Together with the designer Philipp Bree, Eidinger has designed a bag, the design of which is based on the iconic Aldi Nord bag design by Günter Fruhtrunk. But: muted colors, high-quality leather, limited edition, 550 euros. To this end, Eidinger had photos of himself taken in pseudo-precarious poses, including homeless people sleeping in front of the night camp, and gave the Tagesspiegel an interview with Bree in which he said sentences like this: "If I'm honest with myself, I'll take a bag. That found I've always had an attractive aesthetic and I like this understatement. " You can imagine what is currently on Twitterlos.
The question is, of course, natural whether one can exonerate Eidinger from the charge of decadent thoughtlessness or thoughtless decadence, which lies in the exploitation and aestheticization of other people's misery. Ultimately, one might argue with the art character, with the fact that its action - quite provocatively - raises questions about poverty and wealth, and how independently they come together in the big city. The designer as an artist, therefore, who makes himself part of a larger context of interpretation. That would suit jazu Eidinger's original professional actor.
The answer, of course, is: No way!

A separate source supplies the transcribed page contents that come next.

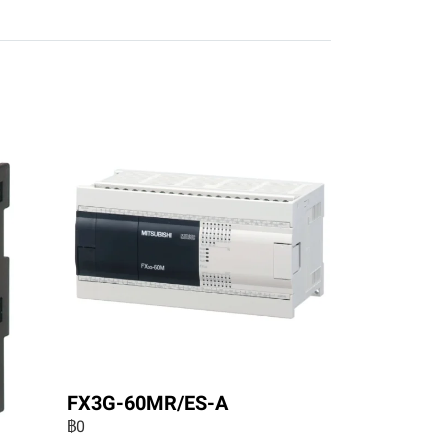
FX3G-60MR/ES-A
฿0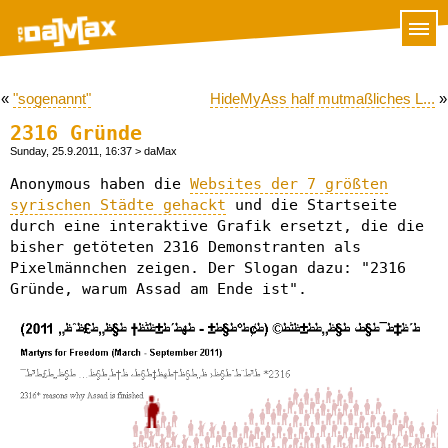
«
"sogenannt"
HideMyAss half mutmaßliches L...
»
2316 Gründe
Sunday, 25.9.2011, 16:37
> daMax
Anonymous haben die
Websites der 7 größten
syrischen Städte gehackt
und die Startseite
durch eine interaktive Grafik ersetzt, die die
bisher getöteten 2316 Demonstranten als
Pixelmännchen zeigen. Der Slogan dazu: "2316
Gründe, warum Assad am Ende ist".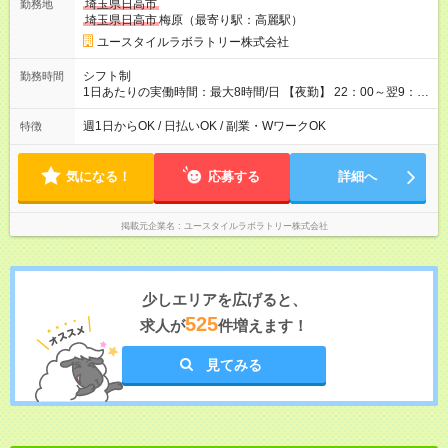
埼玉県日高市
勤務地
月 ※ 雇用形態と給与に、本採用時と異なる部分があります。 雇
埼玉県日高市
梅原（最寄り駅：高麗駅）
用形態：本採用時と同じです。 給与：時給 1,580円以上
ユースタイルラボラトリー株式会社
シフト制
勤務時間
1日あたりの実働時間：最大8時間/日 【夜勤】 22：00～翌9：
00 ※週1日～OK ／ 夜勤専従 ＊＊ 勤務時間例 ＊＊ ■22時か
ら翌7時 ■23時から翌8時 ■24時から翌9時 など ※上記の時間
週1日からOK / 日払いOK / 副業・WワークOK
特徴
内で8時間勤務（休憩1時間）ご利用者様により、時間は異なり
ます。 ※曜日固定（毎週同じ曜日での勤務となります）
気になる！
応募する
詳細へ
掲載元企業名
ユースタイルラボラトリー株式会社
少しエリアを広げると、
525
求人が
件増えます！
見てみる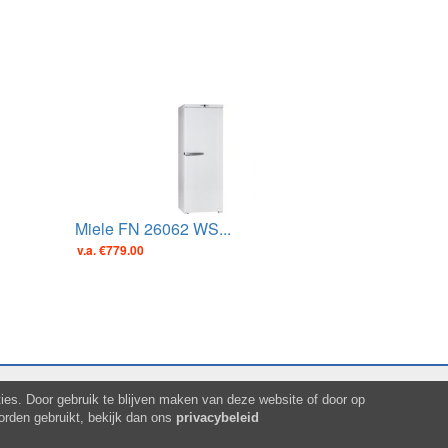
Miele FN 26062 WS...
v.a. €779.00
es. Door gebruik te blijven maken van deze website of door op
orden gebruikt, bekijk dan ons
privacybeleid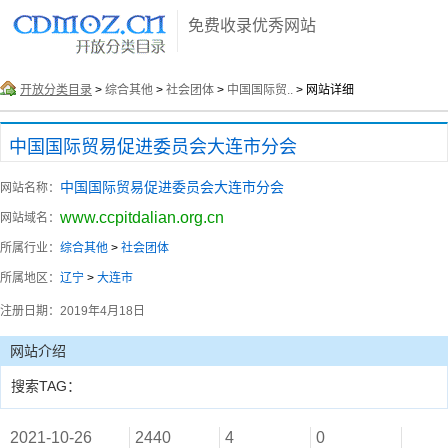
免费收录优秀网站
开放分类目录
>
综合其他
>
社会团体
>
中国国际贸..
> 网站详细
中国国际贸易促进委员会大连市分会
中国国际贸易促进委员会大连市分会
网站名称：
www.ccpitdalian.org.cn
网站域名：
所属行业：
综合其他
>
社会团体
所属地区：
辽宁
>
大连市
注册日期：
2019年4月18日
网站介绍
搜索TAG：
2021-10-26
2440
4
0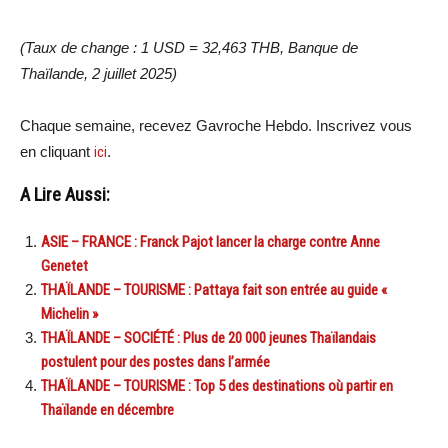
(Taux de change : 1 USD = 32,463 THB, Banque de
Thaïlande, 2 juillet 2025)
Chaque semaine, recevez Gavroche Hebdo. Inscrivez vous
en cliquant
ici
.
A Lire Aussi:
ASIE – FRANCE : Franck Pajot lancer la charge contre Anne
Genetet
THAÏLANDE – TOURISME : Pattaya fait son entrée au guide «
Michelin »
THAÏLANDE – SOCIÉTÉ : Plus de 20 000 jeunes Thaïlandais
postulent pour des postes dans l’armée
THAÏLANDE – TOURISME : Top 5 des destinations où partir en
Thaïlande en décembre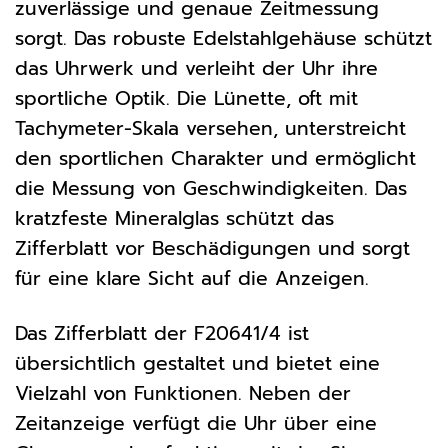
zuverlässige und genaue Zeitmessung
sorgt. Das robuste Edelstahlgehäuse schützt
das Uhrwerk und verleiht der Uhr ihre
sportliche Optik. Die Lünette, oft mit
Tachymeter-Skala versehen, unterstreicht
den sportlichen Charakter und ermöglicht
die Messung von Geschwindigkeiten. Das
kratzfeste Mineralglas schützt das
Zifferblatt vor Beschädigungen und sorgt
für eine klare Sicht auf die Anzeigen.
Das Zifferblatt der F20641/4 ist
übersichtlich gestaltet und bietet eine
Vielzahl von Funktionen. Neben der
Zeitanzeige verfügt die Uhr über eine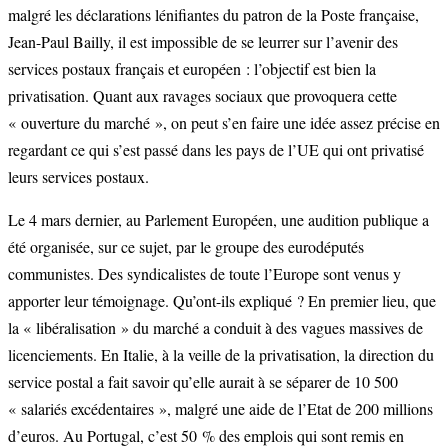
malgré les déclarations lénifiantes du patron de la Poste française,
Jean-Paul Bailly, il est impossible de se leurrer sur l’avenir des
services postaux français et européen : l’objectif est bien la
privatisation. Quant aux ravages sociaux que provoquera cette
« ouverture du marché », on peut s’en faire une idée assez précise en
regardant ce qui s’est passé dans les pays de l’UE qui ont privatisé
leurs services postaux.
Le 4 mars dernier, au Parlement Européen, une audition publique a
été organisée, sur ce sujet, par le groupe des eurodéputés
communistes. Des syndicalistes de toute l’Europe sont venus y
apporter leur témoignage. Qu’ont-ils expliqué ? En premier lieu, que
la « libéralisation » du marché a conduit à des vagues massives de
licenciements. En Italie, à la veille de la privatisation, la direction du
service postal a fait savoir qu’elle aurait à se séparer de 10 500
« salariés excédentaires », malgré une aide de l’Etat de 200 millions
d’euros. Au Portugal, c’est 50 % des emplois qui sont remis en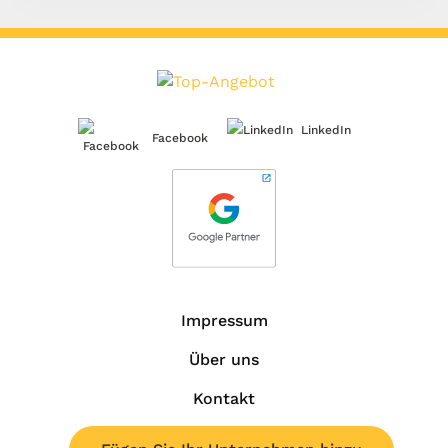
LinkedIn
Facebook
Impressum
Über uns
Kontakt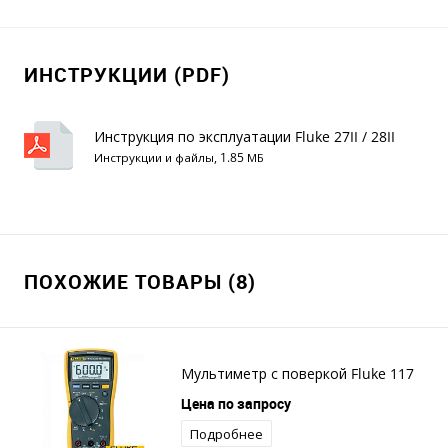
ИНСТРУКЦИИ (PDF)
Инструкция по эксплуатации Fluke 27II / 28II
Инструкции и файлы, 1.85 МБ
ПОХОЖИЕ ТОВАРЫ (8)
Мультиметр с поверкой Fluke 117
Цена по запросу
Подробнее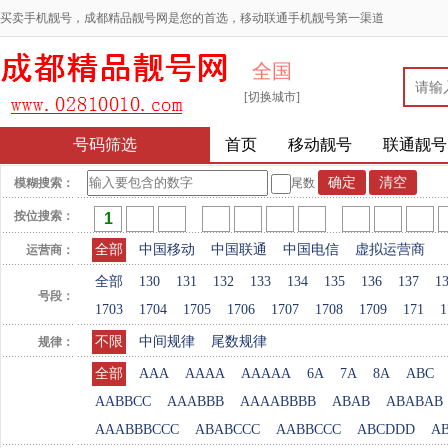
买卖手机靓号，成都精品靓号网是您的首选，移动联通手机靓号第一渠道
全国
[切换城市]
号码筛选
首页
移动靓号
联通靓号
模糊搜索：
尾数
按位搜索：
全部
中国移动
中国联通
中国电信
虚拟运营商
运营商：
全部
130
131
132
133
134
135
136
137
1
号段：
1703
1704
1705
1706
1707
1708
1709
171
1
不限
中间规律
尾数规律
规律：
全部
AAA
AAAA
AAAAA
6A
7A
8A
ABC
AABBCC
AAABBB
AAAABBBB
ABAB
ABABAB
AAABBBCCC
ABABCCC
AABBCCC
ABCDDD
A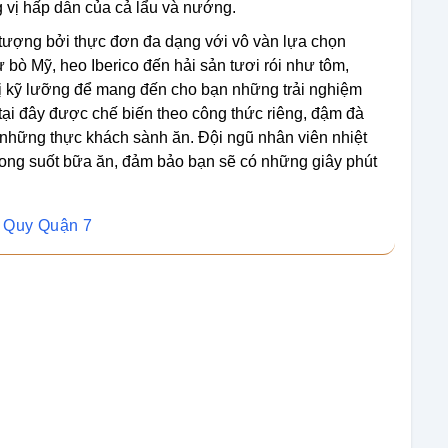
 vị hấp dẫn của cả lẩu và nướng.
ượng bởi thực đơn đa dạng với vô vàn lựa chọn
 bò Mỹ, heo Iberico đến hải sản tươi rói như tôm,
bị kỹ lưỡng để mang đến cho bạn những trải nghiệm
 tại đây được chế biến theo công thức riêng, đậm đà
 những thực khách sành ăn. Đội ngũ nhân viên nhiệt
 trong suốt bữa ăn, đảm bảo bạn sẽ có những giây phút
n Quy Quận 7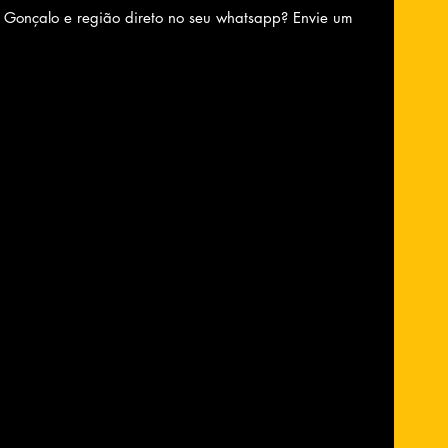
o Gonçalo e região direto no seu whatsapp? Envie um 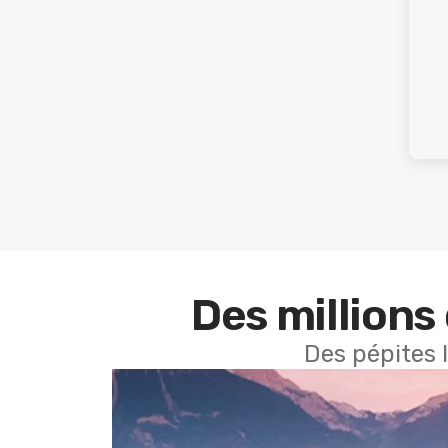
Des millions 
Des pépites 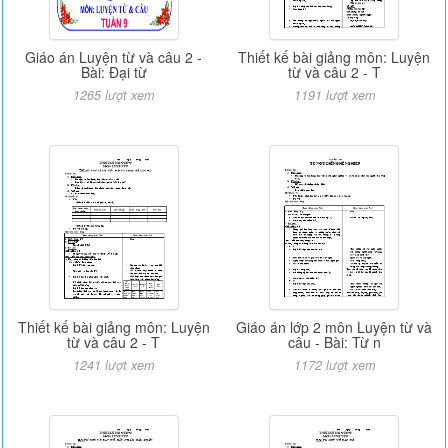
Giáo án Luyện từ và câu 2 -
Thiết kế bài giảng môn: Luyện
Bài: Đại từ
từ và câu 2 - T
1265 lượt xem
1191 lượt xem
Thiết kế bài giảng môn: Luyện
Giáo án lớp 2 môn Luyện từ và
từ và câu 2 - T
câu - Bài: Từ n
1241 lượt xem
1172 lượt xem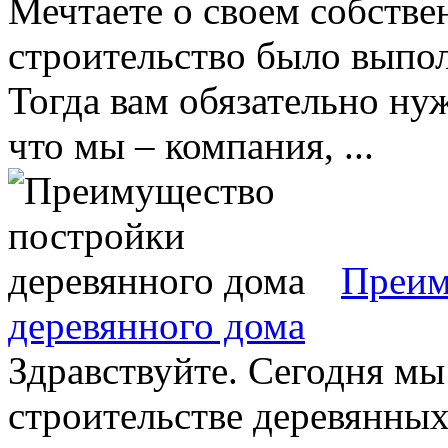
Мечтаете о своем собстве
строительство было выпо
Тогда вам обязательно ну
что мы – компания, ...
Преим
деревянного дома
Здравствуйте. Сегодня мы
строительстве деревянных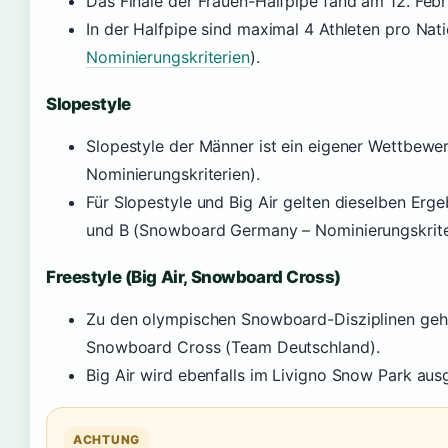
Das Finale der Frauen-Halfpipe fand am 12. Febr
In der Halfpipe sind maximal 4 Athleten pro Nat
Nominierungskriterien
).
Slopestyle
Slopestyle der Männer ist ein eigener Wettbe
Nominierungskriterien).
Für Slopestyle und Big Air gelten dieselben Erg
und B (Snowboard Germany – Nominierungskrite
Freestyle (Big Air, Snowboard Cross)
Zu den olympischen Snowboard-Disziplinen gehör
Snowboard Cross (Team Deutschland).
Big Air wird ebenfalls im Livigno Snow Park aus
ACHTUNG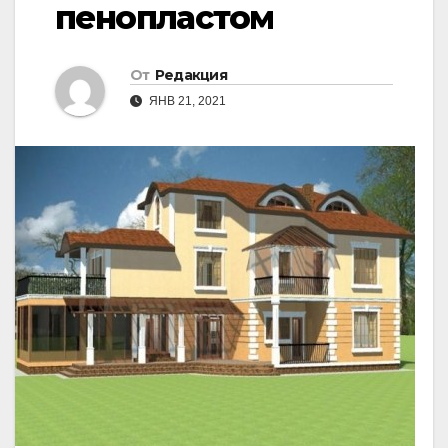
пенопластом
От
Редакция
ЯНВ 21, 2021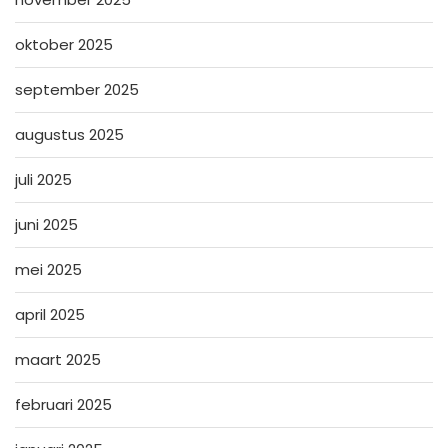
oktober 2025
september 2025
augustus 2025
juli 2025
juni 2025
mei 2025
april 2025
maart 2025
februari 2025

A design object is not art as it should be, it carries its skin to the market and receives a commodity value there (and not through the detour of the art market), so it is neither monadic-autonomous nor negative against the context of identification in this world earning money with his bag in the first place, and if he doesn't want to do it, it's actually all the worse, because then he only creates this cynical unworthiness out of boredom or a provocative desire or - as the interview quoted above suggests - out of lack of care. A bit angular alienation of a commodity associated with rather meager material living conditions is valued here higher than moral-empathic residual integrity. It's bad.
Of course, none of this is great for excitement, because of course that is also true: Eidinger only emphasizes the inequality and injustice of this world, they create completely different ones - those that, like the Aldi founders, usually avoid any proximity to the indirect victims of their profit-maximizing business practices. But you can think about what better art would be with Aldi bags.
Maybe it would be nice, instead of selling 250 luxury Aldi bags with homeless support, to simply lead a corona of 250 homeless people into the Adlon foyer with normal Aldi bags. Or, even simpler, to give away the luxury bags to homeless people (which, by the way, are very beautiful, according to the early morning model). A good product has proven itself in wind and weather. What, cynical? Well, Lars Eidinger started.